2 AS 34.03.100(a)(1), (3) (requiring landlord to keep premises in “fit and habitable condition” including making necessary repairs).

-4- 7502 In addition Punches claimed that mold in her apartment had caused other problems for which she was entitled to damages. She alleged that Weidner raised the temperature in her apartment to try to dry out mold, that her electric bill was therefore higher than it should have been, and that personal items were damaged by mold. She also claimed that she had suffered health problems from the mold. She alleged that the rash on her head and neck was due to “an unusual illness known as Mucormycosis, a flesh-eating fungal infection” and that she had contracted an upper respiratory tract infection, both of which she attributed to mold exposure.

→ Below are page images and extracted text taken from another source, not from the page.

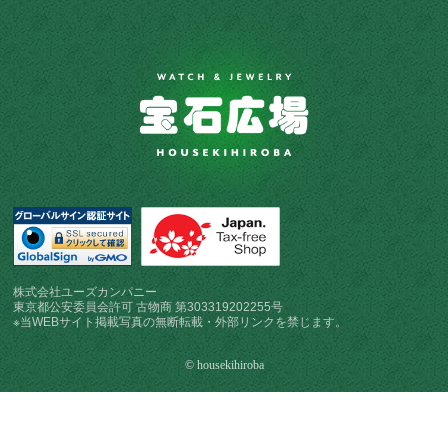
株式会社ユーズカンパニー
東京都公安委員会許可 古物商 第303319202255号
※当WEBサイト掲載写真の無断転載・外部リンクを禁じます。
© housekihiroba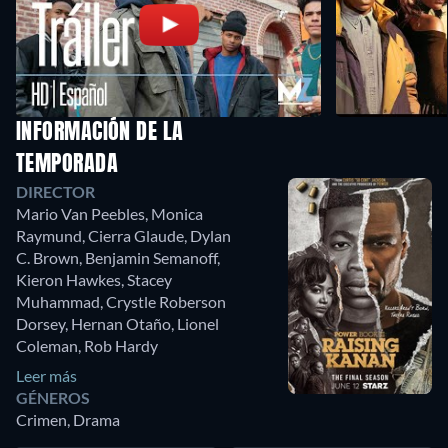
INFORMACIÓN DE LA
TEMPORADA
DIRECTOR
Mario Van Peebles
,
Monica
Raymund
,
Cierra Glaude
,
Dylan
C. Brown
,
Benjamin Semanoff
,
Kieron Hawkes
,
Stacey
Muhammad
,
Crystle Roberson
Dorsey
,
Hernan Otaño
,
Lionel
Coleman
,
Rob Hardy
Leer más
GÉNEROS
Crimen, Drama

Punches sought $2 million in compensatory damages and $10 million in punitive damages from Weidner. Weidner filed its answer a week later, denying all of Punches’s allegations. In September, after Punches filed initial interrogatories and requests for discovery, Weidner responded by objecting to most of them. Weidner deposed Punches in mid-December. Punches described the condition of the apartment and blamed mold in her apartment for causing her health problems.